A panel convened to study solutions to Canada’s isotope crisis submitted its report to Natural Resources Minister Lisa Raitt yesterday. Ms. Raitt’s office has promised to release the report “in the coming days,” but the dozens of groups who submitted proposals to the panel say they’ve heard nothing. Meanwhile, health-care providers across the country are still wondering who’s going to foot the isotope shortage’s multimillion-dollar bill.

The federal Conservatives formally announced plans to restructure AECL earlier this year. Although Ms. Raitt’s office has no plans to release a report completed in October by Rothschild and Sons with recommendations on how to dispose of the former nuclear innovator, it will likely be split in two, with the CANDU reactor business largely privatized.

What worries Mr. Tapp is that Chalk River’s reactor would be left to languish.

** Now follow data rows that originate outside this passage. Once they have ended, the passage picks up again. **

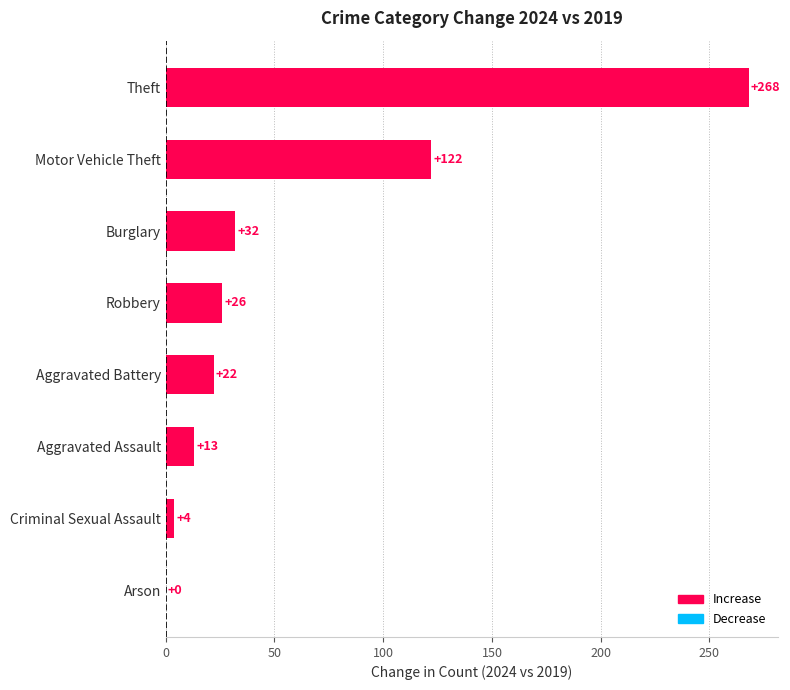

Which has a higher value, Criminal Sexual Assault or Robbery?

Robbery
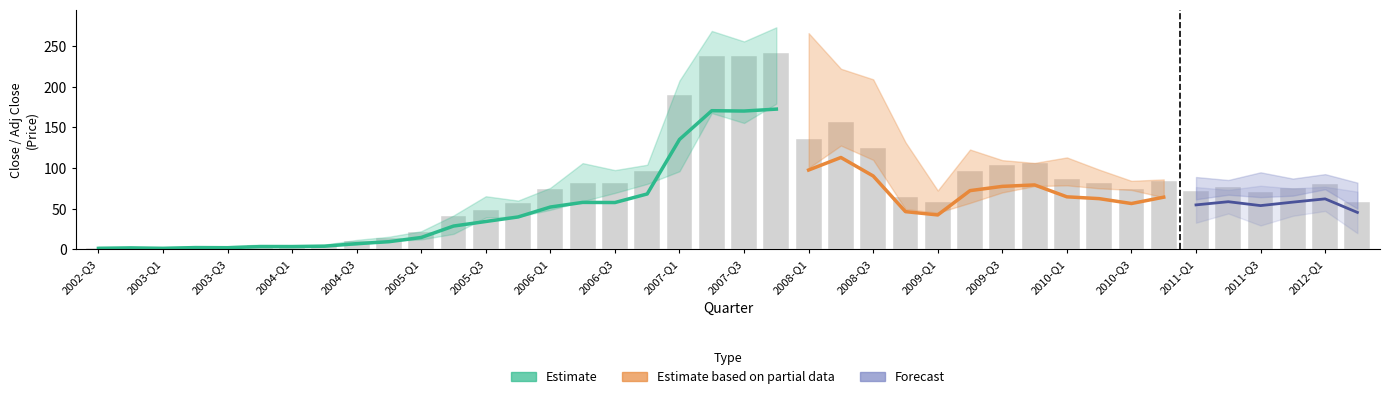

The Adj Close series shows 57.6 at 16. True or false?

True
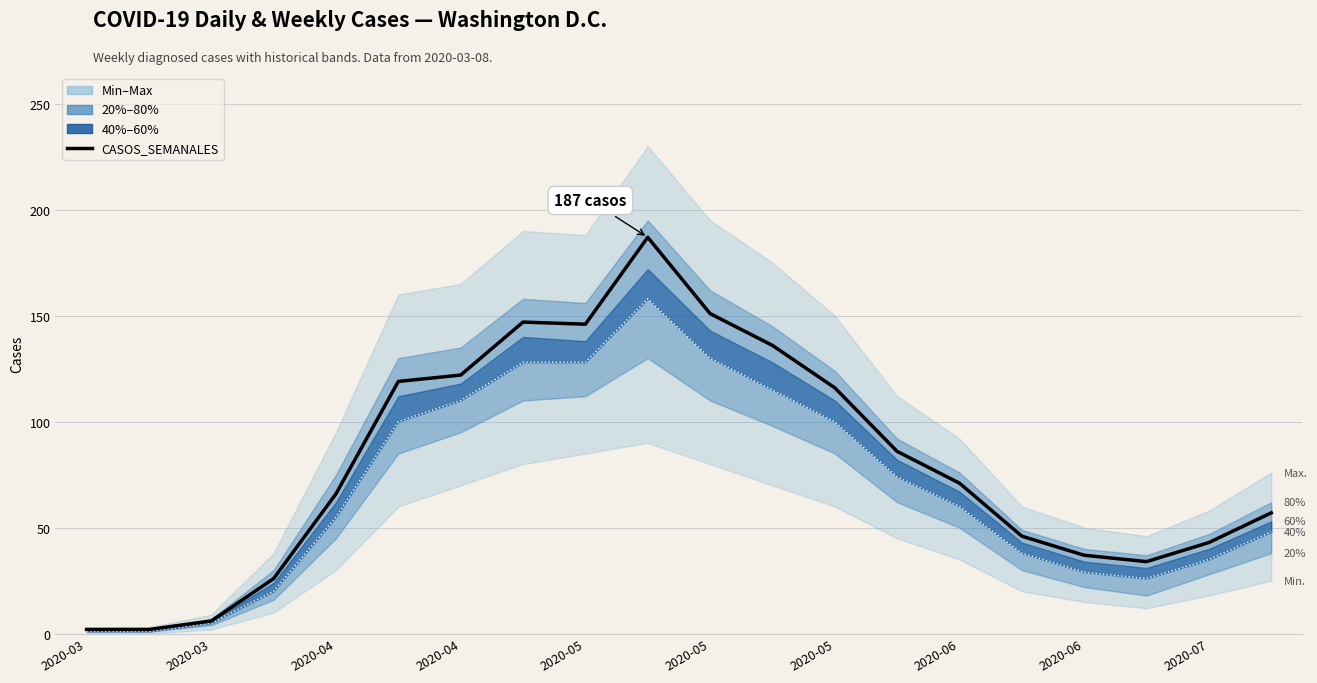

What is the smallest value displayed?

2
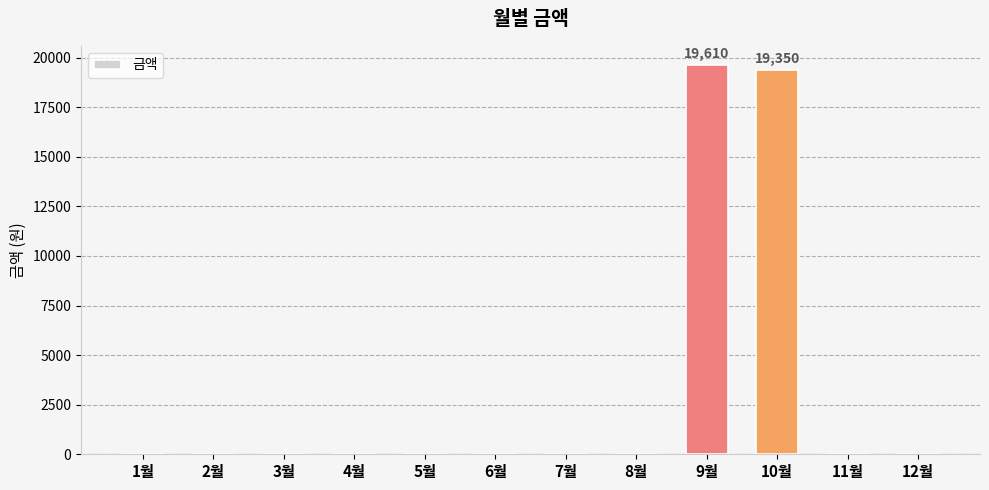

What is the sum of all values?

38960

“If the government decides in their wisdom that the CANDU technology no longer represents something the Canadian government wants to invest in … we don’t want Chalk River to be strapped to that. Once the CANDU sunset starts, we don’t want to go down with the ship. We want to stand alone and say we can do a lot more than CANDU.”

What the task force is proposing would see the aging NRU replaced with a billion-dollar, multipurpose reactor that would not only keep the lights on at Chalk River, but revitalize a former global nuclear leader that has lost its shimmer.

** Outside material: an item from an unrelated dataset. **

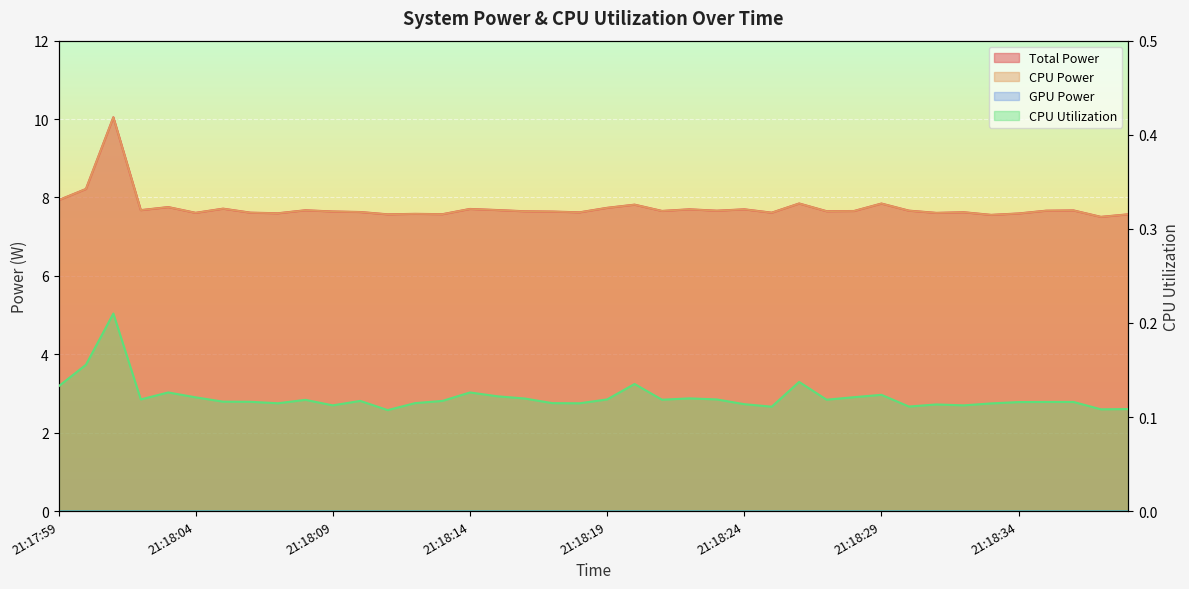

At which label is CPU Power closest to 8?

21:17:59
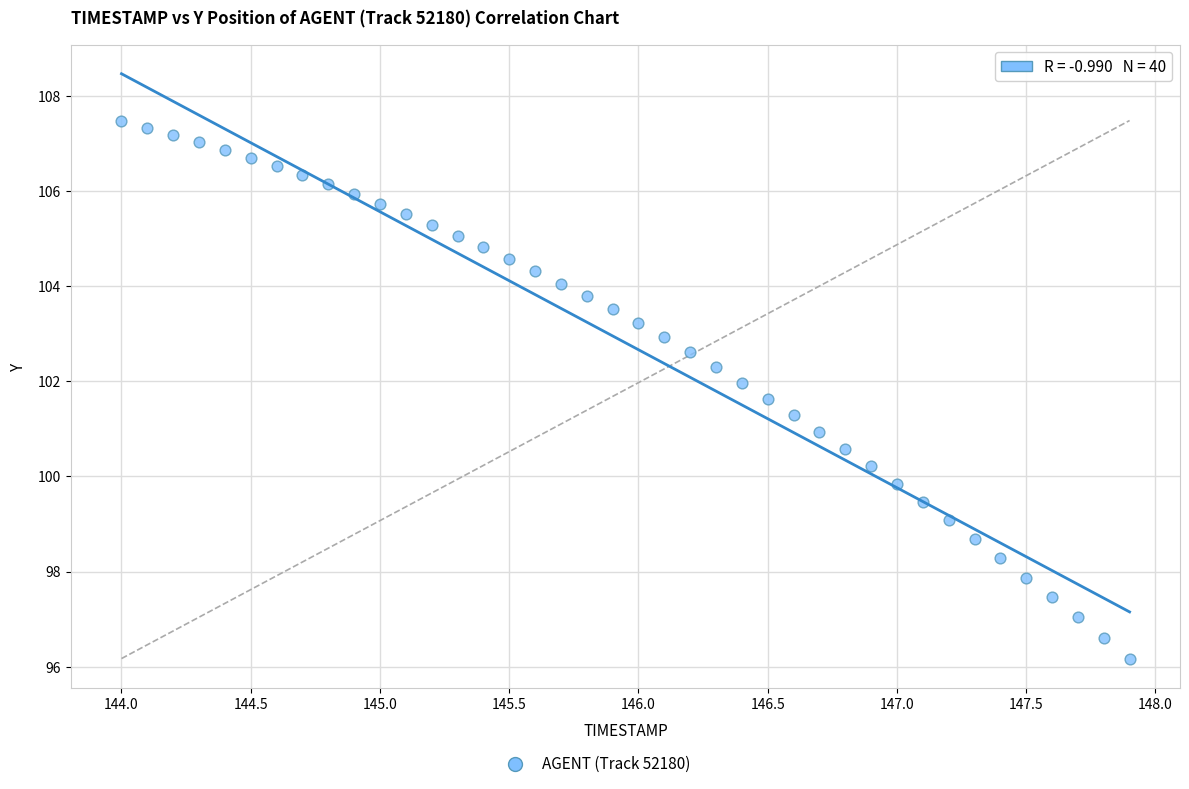

What is the range of X values (max minus min)?

3.9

The proposed reactor would cost between $800-million and $1.7-billion to build, and another $600-million a year to operate. It would act as a nursery of sorts for academics and industry alike, with a far broader, research-based focus than the NRU has now.

“I’d like to see Chalk River become a national lab so that Canada can sort of step up to the plate in the world arena and become a player in high technology again,” Mr. Tapp said.”

He said they haven’t gotten a response, but they hope to gain an audience with Ms. Raitt and the Commons finance committee. In addition to an e-mail campaign, the group plans presentations to local chambers of commerce and municipal governments to convince them that the thousands of jobs and innovation the site represents merits its preservation.

The group has an ally in Cheryl Gallant, Conservative MP for Renfrew-Nipissing-Pembroke, which includes Chalk River. Losing the nuclear site would be “devastating” for the area, she said: AECL’s Chalk River site contributed $210-million directly into the local economy in 2008-09.

“The people who work at Chalk River are an integral part of our local economy,” she said. “There has to be an all-of-community push to ensure [the reactor stays].”

It makes sense for Chalk River’s employees to move forward with their own plan in the hopes the federal government will turn to them come restructuring time, says Dominic Ryan, president of the Canadian Institute for Neutron Scattering, which does its research at Chalk River.”Within a vacuum there’s two things you can do: You can just hunker down and hope the water passes over you and you don’t get hit, or you can start planning yourself in the hope that when someone asks a question … you have an answer ready.”